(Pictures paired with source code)
>>>>>
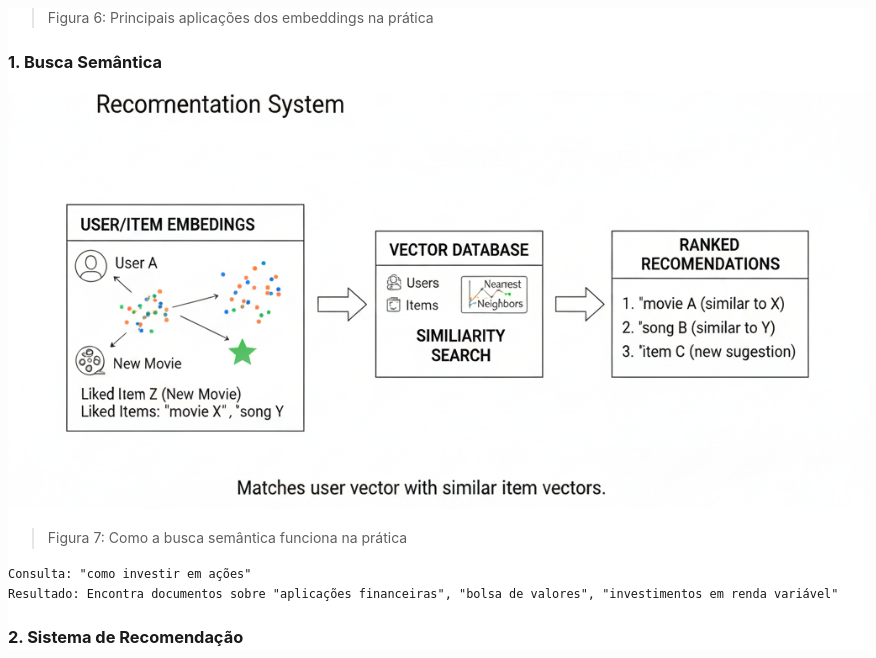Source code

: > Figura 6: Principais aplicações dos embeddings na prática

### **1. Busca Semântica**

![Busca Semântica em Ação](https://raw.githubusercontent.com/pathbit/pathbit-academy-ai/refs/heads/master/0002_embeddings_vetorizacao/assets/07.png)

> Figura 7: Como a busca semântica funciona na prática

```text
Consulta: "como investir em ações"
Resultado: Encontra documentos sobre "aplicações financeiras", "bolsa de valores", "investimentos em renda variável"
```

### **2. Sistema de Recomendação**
<<<<<
>>>>>
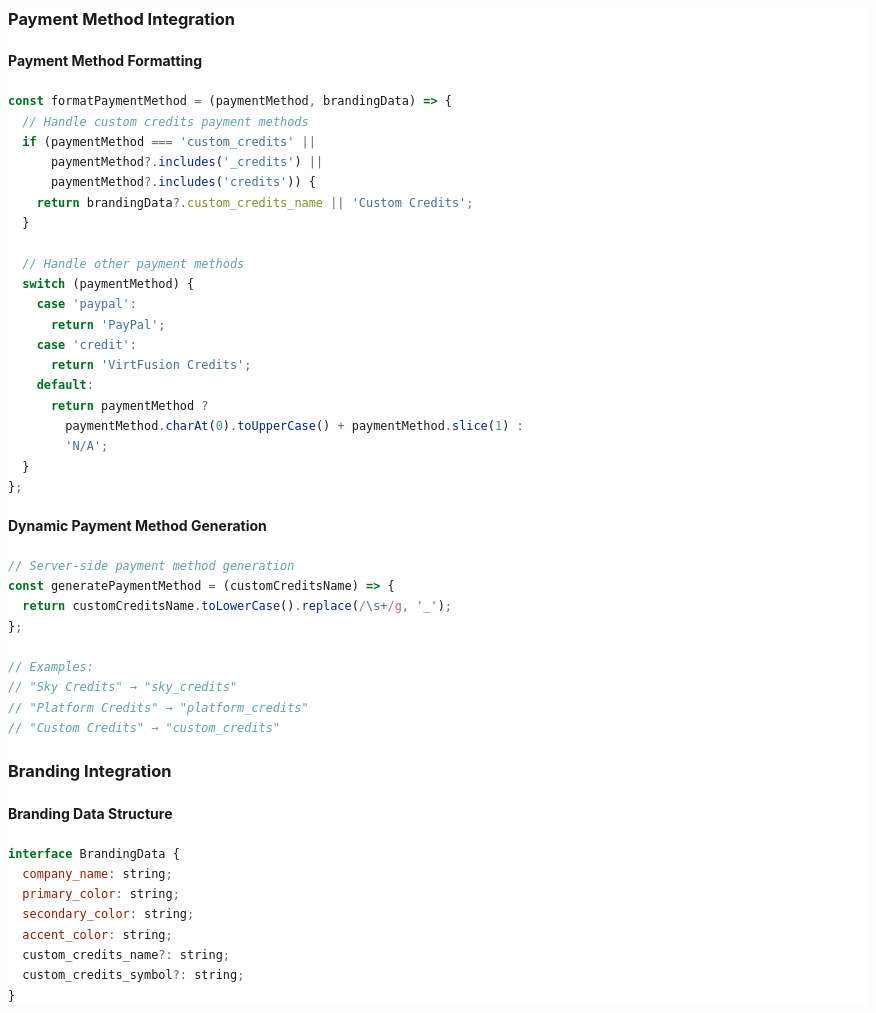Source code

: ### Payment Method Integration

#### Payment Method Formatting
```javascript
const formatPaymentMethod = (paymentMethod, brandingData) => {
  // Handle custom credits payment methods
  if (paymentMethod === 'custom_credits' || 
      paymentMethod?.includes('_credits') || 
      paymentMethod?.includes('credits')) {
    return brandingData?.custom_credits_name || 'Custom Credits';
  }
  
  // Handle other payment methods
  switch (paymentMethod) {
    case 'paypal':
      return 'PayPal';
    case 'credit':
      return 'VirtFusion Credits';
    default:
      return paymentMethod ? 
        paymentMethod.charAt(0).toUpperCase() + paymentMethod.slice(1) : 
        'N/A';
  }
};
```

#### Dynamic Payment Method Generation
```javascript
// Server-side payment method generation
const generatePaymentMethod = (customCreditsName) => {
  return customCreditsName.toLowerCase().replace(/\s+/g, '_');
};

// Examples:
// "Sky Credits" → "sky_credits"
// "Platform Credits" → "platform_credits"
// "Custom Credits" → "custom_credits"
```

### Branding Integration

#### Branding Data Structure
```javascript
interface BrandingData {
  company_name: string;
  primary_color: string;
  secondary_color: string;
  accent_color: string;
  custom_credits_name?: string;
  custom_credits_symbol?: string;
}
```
<<<<<
Task statement: Search the records for the word "customCreditsName" and return every line that holds it.

Result of this exercise:
const generatePaymentMethod = (customCreditsName) => {
  return customCreditsName.toLowerCase().replace(/\s+/g, '_');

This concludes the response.